At the twenty-year reunion, many of the people who took the safe routes were asking the four of us for jobs. — Tim Draper, How to be The Startup Hero
That’s Peter Thiel’s business and life philosophy in one sentence. It really resonates with me. It is the single best lecture I have ever heard.
When it’s hard to differentiate yourself from other people because the objective differences are so small, you have to compete ferociously. It reminds me of college. So many uniquely talented young men and women, all driven to to take the exact same job irrespective of their passions or talent. The competition is brutal precisely because everybody is qualified for those same jobs.
“The battles were so ferocious because the stakes were so small.” — Henry Kissinger
“From the outside everyone wanted to get into [corporate law firm]… but on the inside … everybody wanted to leave… When I left — after seven months and three days — one of the lawyers down the hall from me said, ‘You know, I had no idea it was possible to escape from Alcatraz.’ Of course that was not literally true, since all you had to do was go out the front door and not come back. But psychologically this was not what people were capable of, because when their identity was defined by competing so intensely with other people, they could not imagine leaving. — Peter Thiel, co-founder of Paypal, Palantir, and Founders Fund
It so happens that two of my favorite entrepreneurs, Peter Thiel and Jorge Lemann, both quit their Manhattan law and banking jobs exactly seven months in. Coincidence? They’re now worth $3 and $20 billion respectively. Clearly exceptions, but the general path they took and resulting success (however you measure it; happiness, wealth, health, etc.) is no anomaly. Some people find the work at such firms rewarding, and that’s great. But from what I’ve seen, many don’t. For the latter group, I’d urge you to pause and consider your path, because the mimetic nature of humans run deep in our genes and psychology. You can be stuck forever doing something you don’t like, because you care too much about what other people think.

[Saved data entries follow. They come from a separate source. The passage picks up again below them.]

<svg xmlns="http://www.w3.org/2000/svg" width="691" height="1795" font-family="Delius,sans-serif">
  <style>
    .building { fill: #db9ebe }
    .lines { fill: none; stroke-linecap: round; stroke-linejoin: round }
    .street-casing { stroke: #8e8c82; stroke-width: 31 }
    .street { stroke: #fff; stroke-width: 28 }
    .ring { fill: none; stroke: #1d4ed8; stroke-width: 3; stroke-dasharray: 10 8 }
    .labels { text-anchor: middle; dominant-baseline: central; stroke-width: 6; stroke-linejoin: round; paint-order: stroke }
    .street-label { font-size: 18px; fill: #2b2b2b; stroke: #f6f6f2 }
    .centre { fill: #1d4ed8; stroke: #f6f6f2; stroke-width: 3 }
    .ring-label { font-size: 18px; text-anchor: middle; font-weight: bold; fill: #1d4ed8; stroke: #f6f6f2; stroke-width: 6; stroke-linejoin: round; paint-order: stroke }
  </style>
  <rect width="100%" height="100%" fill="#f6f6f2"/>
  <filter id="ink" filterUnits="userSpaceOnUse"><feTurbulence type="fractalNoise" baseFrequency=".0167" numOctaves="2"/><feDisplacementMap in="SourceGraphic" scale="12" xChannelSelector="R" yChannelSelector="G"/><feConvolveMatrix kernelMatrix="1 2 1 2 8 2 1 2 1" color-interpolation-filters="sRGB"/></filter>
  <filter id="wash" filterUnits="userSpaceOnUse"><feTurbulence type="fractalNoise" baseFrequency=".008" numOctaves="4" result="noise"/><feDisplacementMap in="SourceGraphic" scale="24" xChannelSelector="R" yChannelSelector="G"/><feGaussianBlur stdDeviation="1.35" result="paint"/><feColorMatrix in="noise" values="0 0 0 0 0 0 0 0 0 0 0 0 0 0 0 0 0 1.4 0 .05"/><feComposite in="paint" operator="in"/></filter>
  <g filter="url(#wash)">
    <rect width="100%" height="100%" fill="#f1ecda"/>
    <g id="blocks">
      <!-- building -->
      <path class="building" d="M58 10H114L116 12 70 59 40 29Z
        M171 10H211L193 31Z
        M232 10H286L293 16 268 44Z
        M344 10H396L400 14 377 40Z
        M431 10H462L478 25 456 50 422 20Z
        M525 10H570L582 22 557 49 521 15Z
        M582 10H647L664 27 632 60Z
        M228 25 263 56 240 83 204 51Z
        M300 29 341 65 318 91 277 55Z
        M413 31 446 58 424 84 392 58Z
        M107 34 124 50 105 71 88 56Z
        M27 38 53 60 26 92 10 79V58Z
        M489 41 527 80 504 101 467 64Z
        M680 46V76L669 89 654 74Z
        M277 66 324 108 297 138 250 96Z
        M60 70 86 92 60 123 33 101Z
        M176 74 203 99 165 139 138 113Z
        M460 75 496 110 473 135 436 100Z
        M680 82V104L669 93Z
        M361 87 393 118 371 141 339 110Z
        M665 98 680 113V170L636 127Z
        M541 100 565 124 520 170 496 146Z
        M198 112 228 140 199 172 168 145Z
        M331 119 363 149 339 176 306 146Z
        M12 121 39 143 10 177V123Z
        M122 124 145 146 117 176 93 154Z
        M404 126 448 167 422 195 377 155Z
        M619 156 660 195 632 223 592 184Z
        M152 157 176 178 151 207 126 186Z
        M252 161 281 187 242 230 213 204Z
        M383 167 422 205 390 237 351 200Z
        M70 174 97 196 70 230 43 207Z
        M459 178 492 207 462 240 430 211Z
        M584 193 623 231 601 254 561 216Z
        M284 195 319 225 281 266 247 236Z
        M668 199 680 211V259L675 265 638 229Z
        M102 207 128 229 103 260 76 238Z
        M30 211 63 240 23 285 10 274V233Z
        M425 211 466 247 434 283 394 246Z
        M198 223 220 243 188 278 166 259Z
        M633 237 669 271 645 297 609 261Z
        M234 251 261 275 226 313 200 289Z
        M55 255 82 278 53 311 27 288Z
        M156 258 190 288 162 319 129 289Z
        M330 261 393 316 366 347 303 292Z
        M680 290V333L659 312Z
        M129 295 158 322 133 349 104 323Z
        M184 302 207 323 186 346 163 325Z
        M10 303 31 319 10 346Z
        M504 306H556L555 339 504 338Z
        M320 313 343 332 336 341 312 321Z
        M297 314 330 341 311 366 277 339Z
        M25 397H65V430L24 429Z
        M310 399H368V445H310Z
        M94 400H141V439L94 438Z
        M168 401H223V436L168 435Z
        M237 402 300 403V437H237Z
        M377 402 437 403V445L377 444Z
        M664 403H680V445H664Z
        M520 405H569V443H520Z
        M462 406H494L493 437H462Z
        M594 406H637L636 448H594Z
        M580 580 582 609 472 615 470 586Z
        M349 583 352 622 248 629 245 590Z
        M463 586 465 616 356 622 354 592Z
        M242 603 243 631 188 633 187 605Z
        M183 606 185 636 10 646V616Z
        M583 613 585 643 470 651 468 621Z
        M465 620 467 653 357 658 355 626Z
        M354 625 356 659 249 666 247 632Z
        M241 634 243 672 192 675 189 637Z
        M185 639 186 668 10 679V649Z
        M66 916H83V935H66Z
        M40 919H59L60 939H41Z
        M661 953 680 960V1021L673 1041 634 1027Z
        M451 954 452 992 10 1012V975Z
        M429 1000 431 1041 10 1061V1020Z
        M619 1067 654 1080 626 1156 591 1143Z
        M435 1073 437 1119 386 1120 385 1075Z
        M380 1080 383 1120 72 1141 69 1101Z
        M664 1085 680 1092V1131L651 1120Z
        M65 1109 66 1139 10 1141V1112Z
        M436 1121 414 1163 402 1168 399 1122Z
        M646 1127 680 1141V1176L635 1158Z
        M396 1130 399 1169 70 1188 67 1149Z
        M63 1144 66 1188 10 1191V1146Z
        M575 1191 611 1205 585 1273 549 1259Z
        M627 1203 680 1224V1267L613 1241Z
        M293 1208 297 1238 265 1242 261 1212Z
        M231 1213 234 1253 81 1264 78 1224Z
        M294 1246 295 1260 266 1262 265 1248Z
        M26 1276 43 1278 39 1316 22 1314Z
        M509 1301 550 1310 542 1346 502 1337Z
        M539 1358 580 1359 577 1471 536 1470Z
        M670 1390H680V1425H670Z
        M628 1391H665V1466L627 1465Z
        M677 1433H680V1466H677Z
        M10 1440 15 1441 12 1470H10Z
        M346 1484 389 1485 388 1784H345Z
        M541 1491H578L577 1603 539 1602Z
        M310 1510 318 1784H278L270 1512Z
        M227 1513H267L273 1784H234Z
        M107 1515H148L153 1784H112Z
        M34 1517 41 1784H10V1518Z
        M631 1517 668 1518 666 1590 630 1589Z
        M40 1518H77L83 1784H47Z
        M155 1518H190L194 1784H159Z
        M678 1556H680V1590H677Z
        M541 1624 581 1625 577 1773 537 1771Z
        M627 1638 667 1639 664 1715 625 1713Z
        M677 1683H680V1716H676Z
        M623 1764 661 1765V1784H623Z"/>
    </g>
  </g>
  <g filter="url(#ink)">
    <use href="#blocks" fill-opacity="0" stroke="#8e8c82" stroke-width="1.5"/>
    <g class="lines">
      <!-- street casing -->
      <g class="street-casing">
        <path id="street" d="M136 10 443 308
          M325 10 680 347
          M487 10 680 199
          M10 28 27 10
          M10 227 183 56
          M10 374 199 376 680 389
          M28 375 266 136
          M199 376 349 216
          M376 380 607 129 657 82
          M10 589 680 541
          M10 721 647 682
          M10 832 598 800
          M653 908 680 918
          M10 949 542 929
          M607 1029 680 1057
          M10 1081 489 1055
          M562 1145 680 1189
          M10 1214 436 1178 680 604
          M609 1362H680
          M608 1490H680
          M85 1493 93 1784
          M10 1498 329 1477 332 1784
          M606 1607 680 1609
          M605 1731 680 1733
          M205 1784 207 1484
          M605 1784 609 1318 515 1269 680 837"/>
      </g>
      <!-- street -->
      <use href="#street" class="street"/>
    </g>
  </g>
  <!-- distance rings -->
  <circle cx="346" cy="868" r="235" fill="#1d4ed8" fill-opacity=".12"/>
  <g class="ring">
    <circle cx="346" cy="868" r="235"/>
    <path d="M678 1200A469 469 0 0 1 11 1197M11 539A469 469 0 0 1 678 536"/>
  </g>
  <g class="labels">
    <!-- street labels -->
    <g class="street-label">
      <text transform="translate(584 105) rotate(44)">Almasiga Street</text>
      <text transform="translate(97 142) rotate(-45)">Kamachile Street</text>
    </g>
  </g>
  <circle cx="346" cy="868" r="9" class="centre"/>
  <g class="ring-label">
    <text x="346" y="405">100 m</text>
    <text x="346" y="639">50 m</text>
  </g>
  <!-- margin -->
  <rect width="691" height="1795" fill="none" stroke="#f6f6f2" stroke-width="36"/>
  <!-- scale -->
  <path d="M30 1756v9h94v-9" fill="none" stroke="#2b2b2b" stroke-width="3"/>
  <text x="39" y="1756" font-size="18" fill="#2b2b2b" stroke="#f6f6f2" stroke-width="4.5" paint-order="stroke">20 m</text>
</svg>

Throughout my life, I was constantly bombarded by people telling me what to do. I despised this pressure to conform, but felt psychologically pressured. The gnawing inner conflict resulted in mediocrity and wasted opportunities. Don’t fall into this trap. Learn to distinguish irrational herd-mentality from wisdom of the crowds (the crowd is often right). Then work hard at honing what makes you different. Avoid competition. One day, you’ll get what you deserve.